W pogoni za kosztownym czasem
I zaczęło się. Mija zimowa hibernacja i – jak świstaki – budzimy się już do nowego życia. Po ostatnich feriach zaczynamy szkolenia. I ruszamy z czymś zupełnie nowym. |
O zarządzaniu czasem już pisałem w tym blogu. Było o książce, teraz czas na warsztat. Ktoś powie, że to przecież nic nowego – takie warsztaty to codzienność w biznesie, a trenerzy właściwie znają każdy ich element na pamięć.
Ale gdy spoglądam na swoją aktywność w pracy – widzę jak czas przecieka między palcami, jak można było zorganizować coś lepiej, by słowo dead line nie brzmiało jak egzekucja. Nie tylko dla dziennikarza.

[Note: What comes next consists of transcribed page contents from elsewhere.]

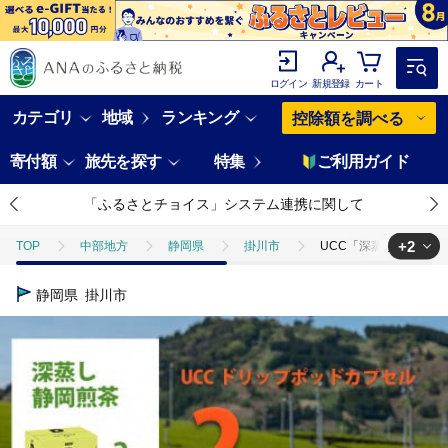
ログイン
新規登録
カート
カテゴリ
地域
ランキング
控除額を調べる
寄付額
旅先を探す
特集
ご利用ガイド
「ふるさとチョイス」システム連携に関して
+2
TOP
中部地方
静岡県
掛川市
UCC「深蒸し静岡煎茶
TOP
飲料（酒以外）
UCC「深蒸し静岡煎茶」ドリップポッドカプセ
静岡県
掛川市
TOP
飲料（酒以外）
ソフトドリンク
お茶
UCC「深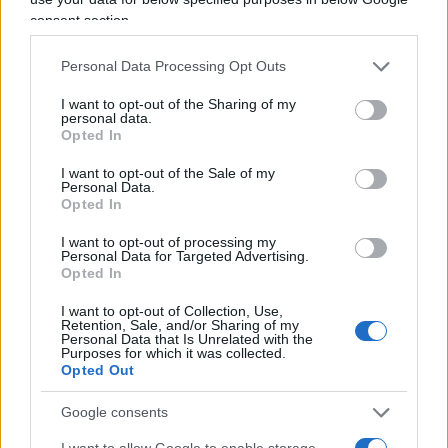
centinaia, ma probabilmente sì perché sono
consent section.
moltissimi i fannulloni che alla vita chiedono solo
una eterna vacanza comunista scandita da canne
Personal Data Processing Opt Outs
e pastasciutte antifà avvinazzate.
Tutto molto
I want to opt-out of the Sharing of my
bello, ma chi paga?
Leggere sempre MDP se
personal data.
Opted In
volete conoscere i livelli di abiezione alla
porchetta del partito comunista.
I want to opt-out of the Sale of my
Personal Data.
Opted In
I want to opt-out of processing my
Personal Data for Targeted Advertising.
Opted In
I want to opt-out of Collection, Use,
Retention, Sale, and/or Sharing of my
Personal Data that Is Unrelated with the
Purposes for which it was collected.
Opted Out
Google consents
I want to allow Google to enable storage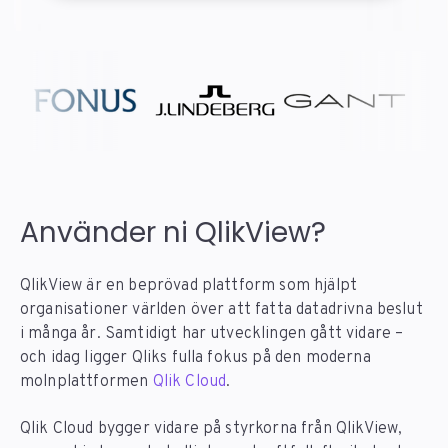
Använder ni QlikView?
QlikView är en beprövad plattform som hjälpt
organisationer världen över att fatta datadrivna beslut
i många år. Samtidigt har utvecklingen gått vidare –
och idag ligger Qliks fulla fokus på den moderna
molnplattformen
Qlik Cloud
.
Qlik Cloud bygger vidare på styrkorna från QlikView,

Bo gazeta lokalna to firma, wydawnictwo, machina, która musi funkcjonować. Także – a może przede wszystkim – w kryzysie.
Szkoda tylko, że refleksja, że można coś było zorganizować lepiej, wcześniej, skuteczniej zwykle przychodzi po czasie. Podobnie jak to, że nie musieliśmy tego zrobić sami.

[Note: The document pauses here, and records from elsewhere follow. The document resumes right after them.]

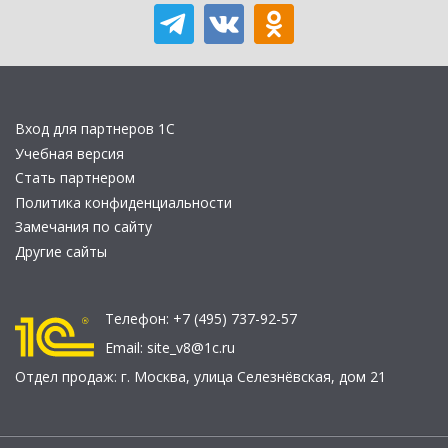
Вход для партнеров 1С
Учебная версия
Стать партнером
Политика конфиденциальности
Замечания по сайту
Другие сайты
Телефон:
+7 (495) 737-92-57
Email:
site_v8@1c.ru
Отдел продаж:
г. Москва
,
улица Селезнёвская, дом 21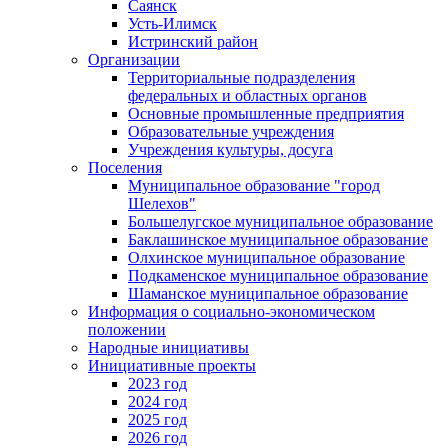
Саянск
Усть-Илимск
Истринский район
Организации
Территориальные подразделения
федеральных и областных органов
Основные промышленные предприятия
Образовательные учреждения
Учреждения культуры, досуга
Поселения
Муниципальное образование "город
Шелехов"
Большелугское муниципальное образование
Баклашинское муниципальное образование
Олхинское муниципальное образование
Подкаменское муниципальное образование
Шаманское муниципальное образование
Информация о социально-экономическом
положении
Народные инициативы
Инициативные проекты
2023 год
2024 год
2025 год
2026 год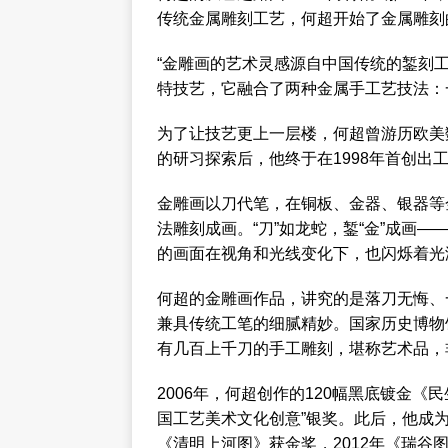
传统金属雕刻工艺，何超开始了金属雕刻
“金雕画的艺术灵感源自中国传统的錾刻
特技艺，它融合了两种金属手工艺技法：
为了让技艺更上一层楼，何超曾游历欧美
的研习探索后，他终于在1998年首创出
金雕画以刀代笔，在铜板、金器、银器等
法雕刻成画。“刀”如龙蛇，錾“金”成画
的画面在视角和光线变化下，也闪烁着光
何超的金雕画作品，讲究的是落刀无悔、
兼具传统工笔的细腻精妙。国家历史博物
有几百上千刀的手工雕刻，堪称艺术品，
2006年，何超创作的120幅黑底镀金
国工艺美术文化创意”银奖。此后，他成为该
《清明上河图》获金奖，2012年《瑞谷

Zresztą pojęcie “delegowania obowiązków” intryguje mnie najbardziej. Zwykle kojarzy się to z popularną spychologią – zrzuceniem swoich obowiązków na innych. Tymczasem okazuje się, że to element gry zespołowej, skutecznego zarządzania, praca grupowa. A jeśli jesteśmy indywidualistami walczącymi o dobry temat do swojego artykułu, czy pracownikami działu reklam nastawionych na prowizje? I tu ciekaw jestem wypracowanych wniosków. Bo każde nasze szkolenie to nie element wiedzy objawionej z góry przez trenera, ale przede wszystkim rodzaj poradnika wypracowanego przez uczestników i potrzebnego w konkretnej pracy.

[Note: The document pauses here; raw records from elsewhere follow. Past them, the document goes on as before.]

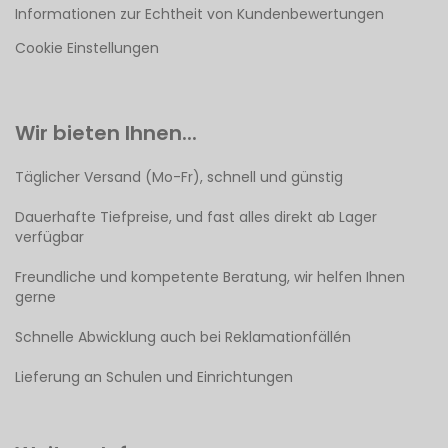
Informationen zur Echtheit von Kundenbewertungen
Cookie Einstellungen
Wir bieten Ihnen...
Täglicher Versand (Mo-Fr), schnell und günstig
Dauerhafte Tiefpreise, und fast alles direkt ab Lager
verfügbar
Freundliche und kompetente Beratung, wir helfen Ihnen
gerne
Schnelle Abwicklung auch bei Reklamationfällén
Lieferung an Schulen und Einrichtungen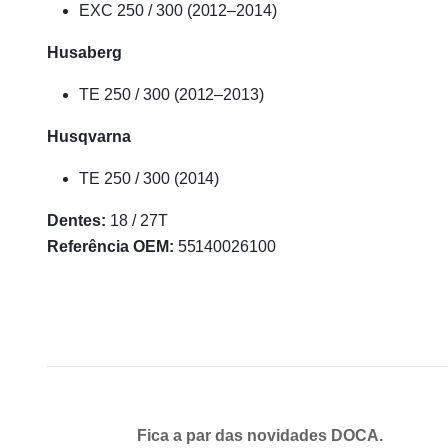
EXC 250 / 300 (2012–2014)
Husaberg
TE 250 / 300 (2012–2013)
Husqvarna
TE 250 / 300 (2014)
Dentes:
18 / 27T
Referência OEM:
55140026100
Fica a par das novidades DOCA.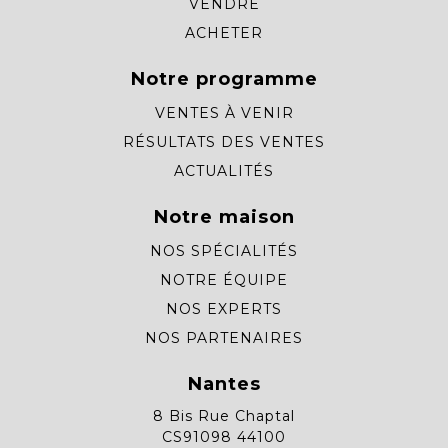
VENDRE
ACHETER
Notre programme
VENTES À VENIR
RÉSULTATS DES VENTES
ACTUALITÉS
Notre maison
NOS SPÉCIALITÉS
NOTRE ÉQUIPE
NOS EXPERTS
NOS PARTENAIRES
Nantes
8 Bis Rue Chaptal
CS91098 44100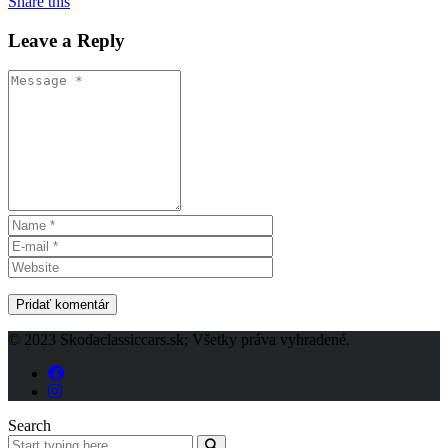
Share this
Leave a Reply
© 2023 Skodaclassiccars.sk; Všetky práva vyhradené.
Search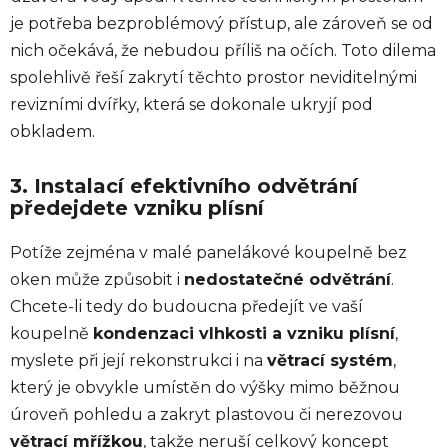
je potřeba bezproblémový přístup, ale zároveň se od
nich očekává, že nebudou příliš na očích. Toto dilema
spolehlivě řeší zakrytí těchto prostor neviditelnými
revizními dvířky, která se dokonale ukryjí pod
obkladem.
3. Instalací efektivního odvětrání
předejdete vzniku plísní
Potíže zejména v malé panelákové koupelně bez
oken může způsobit i
nedostatečné odvětrání
.
Chcete-li tedy do budoucna předejít ve vaší
koupelně
kondenzaci vlhkosti a vzniku plísní
,
myslete při její rekonstrukci i na
větrací systém
,
který je obvykle umístěn do výšky mimo běžnou
úroveň pohledu a zakryt plastovou či nerezovou
větrací mřížkou
, takže neruší celkový koncept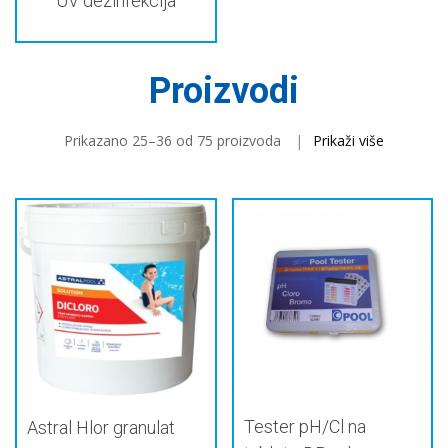
UV dezinfekcija
Proizvodi
Prikazano 25–36 od 75 proizvoda
Prikaži više
Tester pH/Cl na
Astral Hlor granulat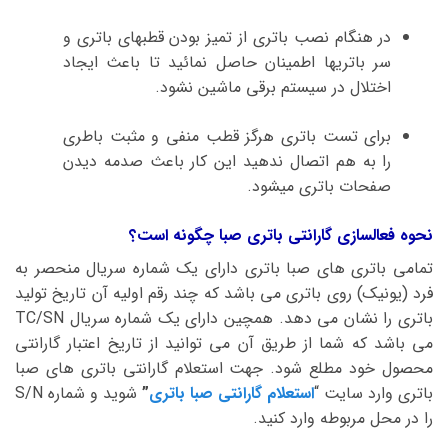
در هنگام نصب باتری از تمیز بودن قطبهای باتری و
سر باتریها اطمینان حاصل نمائید تا باعث ایجاد
اختلال در سیستم برقی ماشین نشود.
برای تست باتری هرگز قطب منفی و مثبت باطری
را به هم اتصال ندهید این کار باعث صدمه دیدن
صفحات باتری میشود.
نحوه فعالسازی گارانتی باتری صبا چگونه است؟
تمامی باتری های صبا باتری دارای یک شماره سریال منحصر به
فرد (یونیک) روی باتری می باشد که چند رقم اولیه آن تاریخ تولید
باتری را نشان می دهد. همچین دارای یک شماره سریال TC/SN
می باشد که شما از طریق آن می توانید از تاریخ اعتبار گارانتی
محصول خود مطلع شود. جهت استعلام گارانتی باتری های صبا
باتری وارد سایت “
استعلام گارانتی صبا باتری
”
شوید و شماره S/N
را در محل مربوطه وارد کنید.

Po raz pierwszy nasz warsztat uzupełniamy czymś w rodzaju darmowego szkolenia. To krótki kurs, który stanowi wprowadzenie dla tych, którzy chcą przybyć na szkolenie, ale i źródło wiedzy dla tych, którzy przybyć nie będą mogli. Z jakim spotka się zainteresowaniem? Zobaczymy.
A do tego zapraszamy na warsztaty w nowe miejsce – do zakopiańskiego ośrodka konferencyjnego Uniwersytetu Jagiellońskiego. To 3 minuty drogi od Krupówek, wygodne pokoje i osobna sala szkoleniowa, a także winiarnia pod jednym dachem – by można było w przyjemnej atmosferze podyskutować i wymienić się doświadczeniami także po formalnym zakończeniu zajęć.